Manchester Metrolink tram stop

Imperial War Museum is a Manchester Metrolink tram stop in Trafford Park, Trafford. It is on the Trafford Park Line and is in fare zone 2. This stop was opened on 22 March 2020 and has step-free access.

The stop is located at street-level. It is on the south side of the Manchester Ship Canal in Trafford. It serves Imperial War Museum North, and is near to other parts of Salford Quays like The Lowry (though there is a different tram stop serving it closer). It is one of eight Metrolink stops serving the Salford Quays area.

==History==
=== Pre-opening ===
Some of the tram tracks around Imperial War Museum run very close to the alignments of the now derelict Trafford Park Railway.

In 2013, the GMCA and the Greater Manchester Local Enterprise Partnership announced that it may fund the construction of the Trafford Park Line as far as The Trafford Centre, estimating that the line could be open to passengers by 2018/19, subject to a satisfactory business case, Transport and Works Act Order and public consultation.

During planning stages, ITV who produce Coronation Street stated concerns about the proximity of the planned route due to it being located within 50m of parts of the open air set. Eventually, it was decided that trams would run past the set after all.
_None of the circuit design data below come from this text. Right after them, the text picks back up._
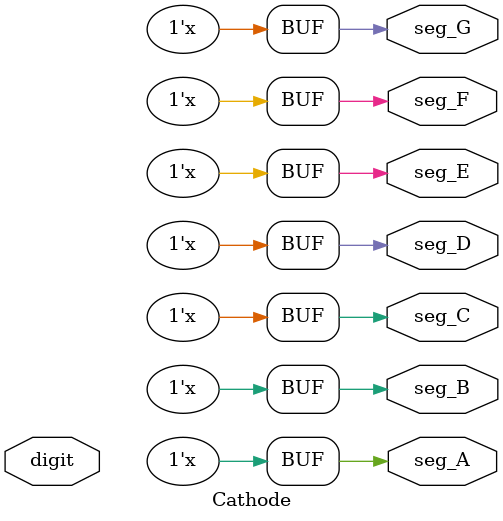
<source format=v>
`timescale 1ns / 1ps


module Cathode (
    input [7:0] digit,
    output reg seg_A,
    output reg seg_B,
    output reg seg_C,
    output reg seg_D,
    output reg seg_E,
    output reg seg_F,
    output reg seg_G
);

    reg [6:0] segments = 7'b0000000;
    
    always@ (digit) begin
        case(digit)
            8'b00000000 : segments <= 7'b1111110;//0
            8'b00000001 : segments <= 7'b0110000;//1
            8'b00000010 : segments <= 7'b1101101;//2
            8'b00000011 : segments <= 7'b1111001;//3
            8'b00000100 : segments <= 7'b0110011;//4       
            8'b00000101 : segments <= 7'b1011011;//5
            8'b00000110 : segments <= 7'b1011111;//6
            8'b00000111 : segments <= 7'b1110000;//7
            8'b00001000 : segments <= 7'b1111111;//8
            8'b00001001 : segments <= 7'b1111011;//9
       endcase
        
           seg_A = ~segments[6];
           seg_B = ~segments[5];
           seg_C = ~segments[4];
           seg_D = ~segments[3];
           seg_E = ~segments[2];
           seg_F = ~segments[1];
           seg_G = ~segments[0];
    end
endmodule

</source>
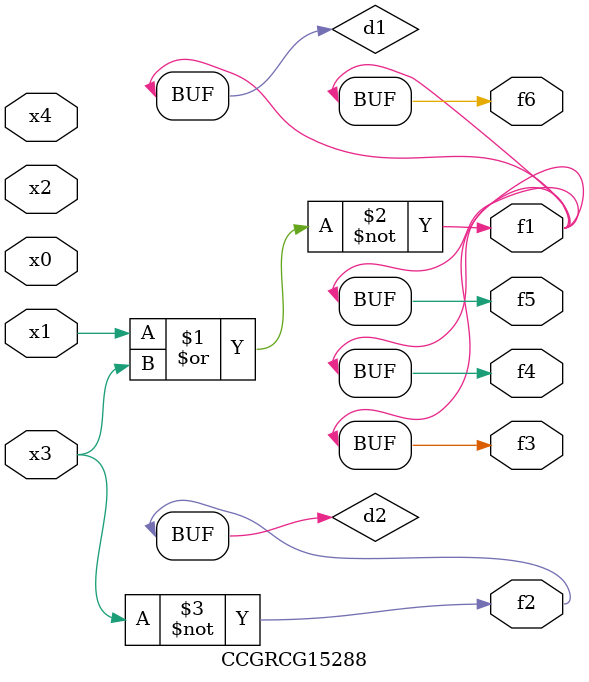
<source format=v>
module CCGRCG15288(
	input x0, x1, x2, x3, x4,
	output f1, f2, f3, f4, f5, f6
);

	wire d1, d2;

	nor (d1, x1, x3);
	not (d2, x3);
	assign f1 = d1;
	assign f2 = d2;
	assign f3 = d1;
	assign f4 = d1;
	assign f5 = d1;
	assign f6 = d1;
endmodule

</source>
New bus stops were also constructed to serve the tram stop.

=== Opening ===
The first trams (3040 and 3014 coupled together) passed by Imperial War Museum in the early hours of 10 November 2019 while on test. The stop opened to passengers on 22 March 2020, and the first passenger service tram (3073) stopped at Imperial War Museum just after 06:39.

== Layout ==
Imperial War Museum does serve IWM North, but also serves MediaCityUK and ITV Studios across a footbridge over the Manchester Ship Canal. This also allows for an out-of-station interchange with MediaCityUK tram stop.
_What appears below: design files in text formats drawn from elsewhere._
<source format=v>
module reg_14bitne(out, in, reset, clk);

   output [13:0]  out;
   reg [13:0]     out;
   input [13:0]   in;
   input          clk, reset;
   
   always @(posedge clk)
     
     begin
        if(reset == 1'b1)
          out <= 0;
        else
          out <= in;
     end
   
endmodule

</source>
Imperial War Museum tram stop consists of two platforms (island platform). Two dot matrix passenger information displays stand serving one platform each, and show estimated arrival times for trams in minutes up to 30 minutes prior (up to three at a time) and number of carriages.

This stop has step-free access.

Also, a new bus stop was constructed to serve the tram stop with services towards Manchester, and the bus stop on the other side of the road with services away from Manchester was moved closer to the tram stop from its original location and given a canopy.

==Services==
Services run every 12 minutes on all routes. Some routes (not shown here) only run during peak times.
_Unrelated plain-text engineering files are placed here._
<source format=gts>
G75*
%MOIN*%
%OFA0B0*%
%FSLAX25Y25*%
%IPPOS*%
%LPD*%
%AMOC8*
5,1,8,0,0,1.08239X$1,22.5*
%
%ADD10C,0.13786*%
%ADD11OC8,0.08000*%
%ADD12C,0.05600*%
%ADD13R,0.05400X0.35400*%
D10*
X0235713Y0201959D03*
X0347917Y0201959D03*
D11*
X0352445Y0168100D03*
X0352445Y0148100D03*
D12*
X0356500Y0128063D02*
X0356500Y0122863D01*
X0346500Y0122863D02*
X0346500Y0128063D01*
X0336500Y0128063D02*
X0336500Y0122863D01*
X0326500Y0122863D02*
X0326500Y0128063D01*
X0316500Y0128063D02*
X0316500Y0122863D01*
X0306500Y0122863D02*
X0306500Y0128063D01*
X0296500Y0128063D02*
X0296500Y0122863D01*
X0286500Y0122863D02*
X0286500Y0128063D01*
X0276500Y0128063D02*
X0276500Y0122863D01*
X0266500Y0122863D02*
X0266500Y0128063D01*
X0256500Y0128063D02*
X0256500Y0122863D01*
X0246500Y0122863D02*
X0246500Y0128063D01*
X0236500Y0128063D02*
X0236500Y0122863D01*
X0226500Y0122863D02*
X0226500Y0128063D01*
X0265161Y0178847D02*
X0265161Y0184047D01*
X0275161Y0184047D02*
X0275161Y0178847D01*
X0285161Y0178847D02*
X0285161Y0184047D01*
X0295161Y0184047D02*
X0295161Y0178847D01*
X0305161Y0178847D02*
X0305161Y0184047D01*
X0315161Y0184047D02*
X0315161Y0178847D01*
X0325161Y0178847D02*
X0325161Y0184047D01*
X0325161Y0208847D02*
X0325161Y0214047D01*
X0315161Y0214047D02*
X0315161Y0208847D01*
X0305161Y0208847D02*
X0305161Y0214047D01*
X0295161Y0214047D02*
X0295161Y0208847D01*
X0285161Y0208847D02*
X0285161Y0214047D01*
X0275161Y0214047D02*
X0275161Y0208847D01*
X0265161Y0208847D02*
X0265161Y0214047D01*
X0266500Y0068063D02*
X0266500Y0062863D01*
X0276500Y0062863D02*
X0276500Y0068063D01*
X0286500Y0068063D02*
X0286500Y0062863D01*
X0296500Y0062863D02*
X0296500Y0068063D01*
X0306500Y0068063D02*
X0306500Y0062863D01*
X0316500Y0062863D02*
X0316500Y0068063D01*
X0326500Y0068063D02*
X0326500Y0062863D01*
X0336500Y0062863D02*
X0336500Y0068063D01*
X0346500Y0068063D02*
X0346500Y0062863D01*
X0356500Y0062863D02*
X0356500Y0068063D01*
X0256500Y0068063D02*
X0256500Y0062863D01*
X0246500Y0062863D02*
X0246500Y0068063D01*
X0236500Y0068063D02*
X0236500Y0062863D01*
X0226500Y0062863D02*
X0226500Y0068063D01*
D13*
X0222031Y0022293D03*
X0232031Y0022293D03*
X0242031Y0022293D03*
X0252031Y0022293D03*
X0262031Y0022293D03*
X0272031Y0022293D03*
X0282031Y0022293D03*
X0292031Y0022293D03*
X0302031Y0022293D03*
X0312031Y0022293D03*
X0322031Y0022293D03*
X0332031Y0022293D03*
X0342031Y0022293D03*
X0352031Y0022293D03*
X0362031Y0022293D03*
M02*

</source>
From this stop, services run to Castlefield in Manchester city centre in one direction and to The Trafford Centre in the other. MediaCityUK tram stop is a 5-10 minute walk away from here, forming an out-of-station interchange.

| Preceding station | Manchester Metrolink |  |  | Following station |
|---|---|---|---|---|
| Village towards The Trafford Centre |  | The Trafford Centre–Deansgate |  | Wharfside towards Deansgate-Castlefield |

== Transport connections ==

=== Bus ===
Imperial War Museum tram stop is served closest by bus route X50 (Worsley–Piccadilly Gardens) and 250 on Wharfside Way (The Trafford Centre–Piccadilly Gardens). Further away over the Manchester Ship Canal footbridge, bus routes 29, 53, and 79 serve The Lowry.

=== Train ===
This tram stop is not connected to any railway stations, but the nearest one is Trafford Park, approximately 1.5 miles away walking.